Funny thing about hangouts and SMS merge is that you can get away on a bill cycle or two of "texting" overdrafts by claiming stupidity to the whole merger things (which in itself is so damn stupid). What really annoys the shit out of though is that you can't text people from your contact list without taping all kinds of shit, it's really the worst UI of recent I've ever experienced and makes me hate google.

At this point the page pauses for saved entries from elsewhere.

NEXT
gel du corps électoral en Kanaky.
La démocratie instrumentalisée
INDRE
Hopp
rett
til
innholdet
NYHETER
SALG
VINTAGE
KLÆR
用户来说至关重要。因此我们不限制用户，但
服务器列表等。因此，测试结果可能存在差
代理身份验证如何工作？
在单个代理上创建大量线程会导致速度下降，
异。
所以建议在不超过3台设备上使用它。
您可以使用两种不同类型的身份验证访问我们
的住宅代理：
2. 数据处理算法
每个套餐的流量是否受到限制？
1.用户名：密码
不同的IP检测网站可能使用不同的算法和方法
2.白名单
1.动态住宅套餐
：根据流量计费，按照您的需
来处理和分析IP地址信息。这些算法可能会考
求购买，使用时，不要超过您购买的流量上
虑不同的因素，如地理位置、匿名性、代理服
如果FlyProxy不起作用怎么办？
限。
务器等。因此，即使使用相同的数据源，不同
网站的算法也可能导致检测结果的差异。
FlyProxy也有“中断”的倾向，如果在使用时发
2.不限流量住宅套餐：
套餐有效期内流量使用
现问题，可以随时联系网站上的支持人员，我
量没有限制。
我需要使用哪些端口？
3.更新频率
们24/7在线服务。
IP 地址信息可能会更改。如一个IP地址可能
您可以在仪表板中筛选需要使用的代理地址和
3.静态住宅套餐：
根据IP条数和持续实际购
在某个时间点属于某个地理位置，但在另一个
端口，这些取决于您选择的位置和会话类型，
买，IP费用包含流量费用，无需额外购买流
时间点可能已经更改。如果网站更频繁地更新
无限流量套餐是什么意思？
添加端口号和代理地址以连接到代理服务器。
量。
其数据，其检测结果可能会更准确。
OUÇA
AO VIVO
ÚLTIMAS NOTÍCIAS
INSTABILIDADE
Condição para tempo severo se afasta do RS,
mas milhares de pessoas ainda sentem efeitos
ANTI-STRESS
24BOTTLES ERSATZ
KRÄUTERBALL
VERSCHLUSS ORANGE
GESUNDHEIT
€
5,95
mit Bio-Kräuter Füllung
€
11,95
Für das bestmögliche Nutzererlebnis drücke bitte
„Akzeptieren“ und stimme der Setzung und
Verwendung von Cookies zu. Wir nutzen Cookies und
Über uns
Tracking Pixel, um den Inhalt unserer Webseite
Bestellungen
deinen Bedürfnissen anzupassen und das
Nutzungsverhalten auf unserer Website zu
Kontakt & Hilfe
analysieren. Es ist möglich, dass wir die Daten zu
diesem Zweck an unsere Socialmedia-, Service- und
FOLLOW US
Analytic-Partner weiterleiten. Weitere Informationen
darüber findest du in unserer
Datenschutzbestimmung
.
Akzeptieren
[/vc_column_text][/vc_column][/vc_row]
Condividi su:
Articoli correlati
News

finally a lot of sensible comments on the hangout disaster, the G imposed on us. gtalk was a pretty acceptable im, it was near instant and acceptable. hangout replaced it, killing a hundred small features and killing instant part of it. i had trained all my family on gtalk, we just expected audio, and video to get better. . hangout came with extremely delayed messaging and all kind of bloated features....


WhatsApp's greatest strength is that it's username is tied to your mobile phone number. To date, the is the only truly global identifiable standard for identity. Is there variation? Sure, but not as much as confusion with duplicate names, languages, standardization of names, etc. IMO this is the only reason WhatsApp won over Hangouts/ICQ/IRC/AIM/etc.


My issue with Hangouts is that on my computer the video slows my computer to a crawl.

But I don't really get why people in the US (I get outside the US) are using these apps vs. just SMS - sure, some additional functionality but everyone has SMS. So why would I use Whatsapp or Telegram where I have to get people I know to use it?